# [Exercise instructions]
I would like every record below transcribed exactly as it is.

# [Recorded data]

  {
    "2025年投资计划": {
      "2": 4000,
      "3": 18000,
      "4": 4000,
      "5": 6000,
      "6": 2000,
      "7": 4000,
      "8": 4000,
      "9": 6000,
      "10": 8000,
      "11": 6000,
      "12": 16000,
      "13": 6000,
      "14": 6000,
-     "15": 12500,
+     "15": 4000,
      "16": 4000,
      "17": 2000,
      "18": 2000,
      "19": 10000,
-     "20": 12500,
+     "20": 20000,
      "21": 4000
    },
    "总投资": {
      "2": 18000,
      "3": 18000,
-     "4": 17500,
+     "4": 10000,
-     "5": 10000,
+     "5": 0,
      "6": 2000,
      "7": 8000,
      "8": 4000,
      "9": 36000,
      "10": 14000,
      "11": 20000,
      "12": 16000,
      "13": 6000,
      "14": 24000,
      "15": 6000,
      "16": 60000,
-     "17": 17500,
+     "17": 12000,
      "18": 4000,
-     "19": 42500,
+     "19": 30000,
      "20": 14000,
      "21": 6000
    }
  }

# [Result for this task]
  {
    "2025年投资计划": {
      "2": 4000,
      "3": 18000,
      "4": 4000,
      "5": 6000,
      "6": 2000,
      "7": 4000,
      "8": 4000,
      "9": 6000,
      "10": 8000,
      "11": 6000,
      "12": 16000,
      "13": 6000,
      "14": 6000,
-     "15": 12500,
+     "15": 4000,
      "16": 4000,
      "17": 2000,
      "18": 2000,
      "19": 10000,
-     "20": 12500,
+     "20": 20000,
      "21": 4000
    },
    "总投资": {
      "2": 18000,
      "3": 18000,
-     "4": 17500,
+     "4": 10000,
-     "5": 10000,
+     "5": 0,
      "6": 2000,
      "7": 8000,
      "8": 4000,
      "9": 36000,
      "10": 14000,
      "11": 20000,
      "12": 16000,
      "13": 6000,
      "14": 24000,
      "15": 6000,
      "16": 60000,
-     "17": 17500,
+     "17": 12000,
      "18": 4000,
-     "19": 42500,
+     "19": 30000,
      "20": 14000,
      "21": 6000
    }
  }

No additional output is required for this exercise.